### WHAT YOU SHOULD DO
Give again exactly the lines that run from the start of the records to the line holding "des zweiten Bildungsweges", both ends counted. Do not include the pictures.

- - - - - - -

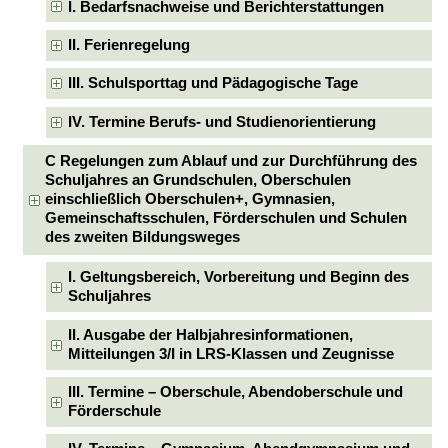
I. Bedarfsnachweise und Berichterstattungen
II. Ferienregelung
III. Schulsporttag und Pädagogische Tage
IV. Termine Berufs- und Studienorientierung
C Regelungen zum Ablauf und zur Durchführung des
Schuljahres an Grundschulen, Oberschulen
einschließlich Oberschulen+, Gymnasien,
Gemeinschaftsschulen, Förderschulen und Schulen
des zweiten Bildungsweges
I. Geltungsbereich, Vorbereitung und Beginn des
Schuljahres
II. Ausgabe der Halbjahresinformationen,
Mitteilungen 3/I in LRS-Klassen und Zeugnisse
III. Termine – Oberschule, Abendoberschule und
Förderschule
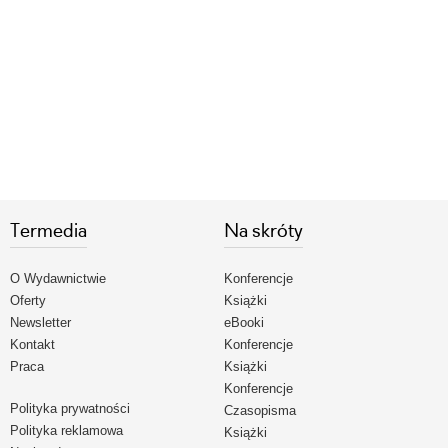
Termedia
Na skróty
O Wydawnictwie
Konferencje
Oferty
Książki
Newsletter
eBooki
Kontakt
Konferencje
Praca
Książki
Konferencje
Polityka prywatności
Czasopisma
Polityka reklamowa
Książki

- - - - - - -

### RESPONSE AREA
I. Bedarfsnachweise und Berichterstattungen
II. Ferienregelung
III. Schulsporttag und Pädagogische Tage
IV. Termine Berufs- und Studienorientierung
C Regelungen zum Ablauf und zur Durchführung des
Schuljahres an Grundschulen, Oberschulen
einschließlich Oberschulen+, Gymnasien,
Gemeinschaftsschulen, Förderschulen und Schulen
des zweiten Bildungsweges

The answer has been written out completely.